You could ask "If it is good for the kids, maybe it's good for me too: Is there something in it?" but that cuts two ways if you don't believe in long-term benefits. Accommodating yourself to the fashions of the world makes things comfortable in the short-term.

Maybe atheist parents could try to finesse the question with "I don't know, but lots of people say X"

JohnB said...

Atheist child of atheist parents here. I recommend not lying.

My parents told me that death meant we were gone and our body would just turn to dirt. I told the same to my children when they were small. It wasn't a big issue for me or them at the time, and it doesn't seem to have harmed me or them.

I read fiction to my children and I'm sure they understood it as fiction.

Christopher B said...

I'm reminded of AVI's earlier post on there being at least anecdotal evidence that lying about the existence of Santa Claus might cause people to question their faith later in life.

Also, what are they going to do if the kid actually starts believing?

Texan99 said...

My atheist parents certainly never lied to me about death.
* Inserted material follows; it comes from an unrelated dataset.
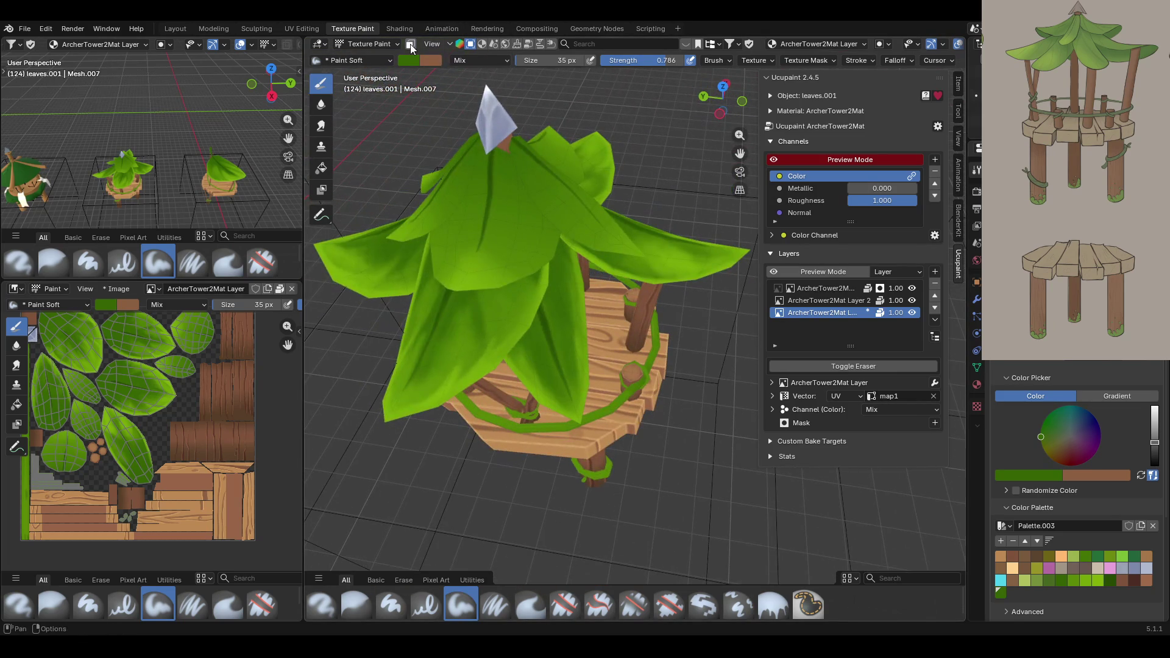
# Review the whole painted canopy with face masking and layer preview switched off.
pyautogui.click(410, 44)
I can't understand the recommendation at all.

We had family traditions about Santa Claus and the Easter Bunny, but I can't recall being led to believe they were literally true. By the time I was old enough to think through the source of the goodies, it was obvious they were provided by my parents. They were like pleasant fiction. I knew what fiction was.

That doesn't mean, of course, that an atheist parent has to terrorize kids with the horror of death, any more than kids need to be forced to contemplate cancer or any other catastrophe before they're old enough to deal with it. But if a friend or family member or even pet dies, they need to know the people around them aren't mired in lies, surely. I can't imagine how someone could bear to remain an atheist if the only way to tolerate it was to lie. That should be a clue. The need to lie about anything should always be a clue.

Liza said...

This is not an exclusively atheist/non-believing problem. The therapist's advice works for a superficial, general response.
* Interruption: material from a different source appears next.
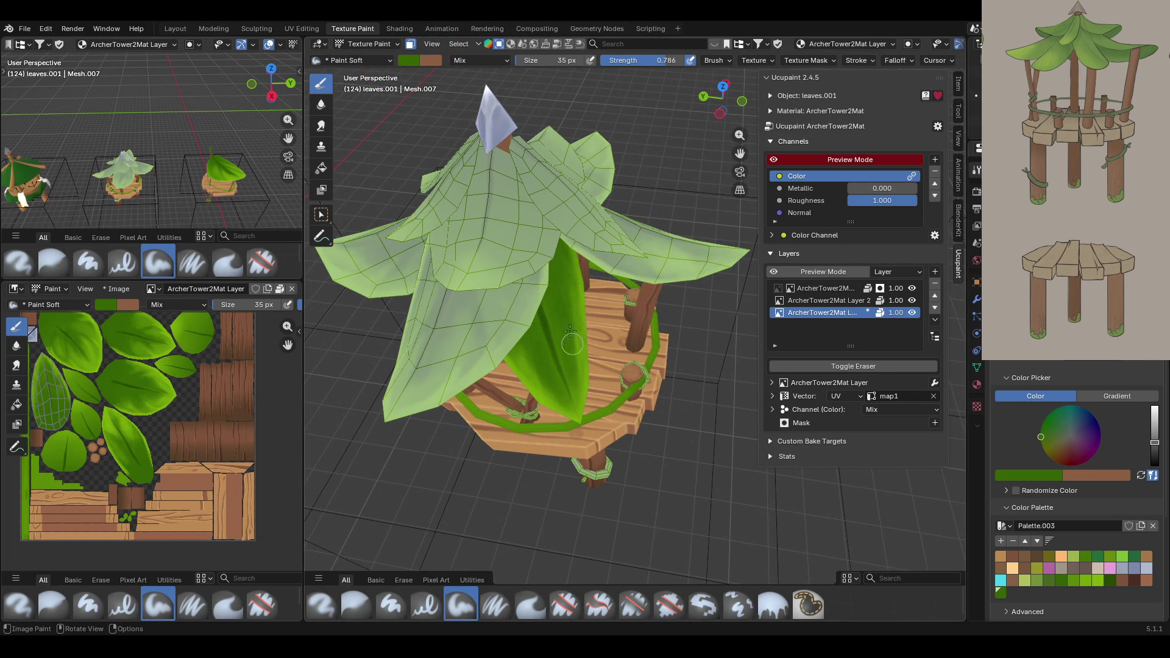
pyautogui.click(412, 45)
What do you tell small children who have been taught that non-believers die and go to hell to suffer for eternity? Heaven is a great balm if you happen to consider yourself on the "right" side of it.

There is no way to fully alleviate death anxiety. Believers simply move the anxiety in a different direction: "Of course we exist after death. You just want to make sure you are existing in the right spot...preferably one without endless torment and demons."

Assistant Village Idiot said...

I don't hear that taught to small children these days. I think some start to worry about this once they get about school age, and certainly later, and they must have gotten it from somewhere, but for better or worse, we don't teach much about hell and torment these days. I have heard about it secondhand from adults who tell me they were taught such as children.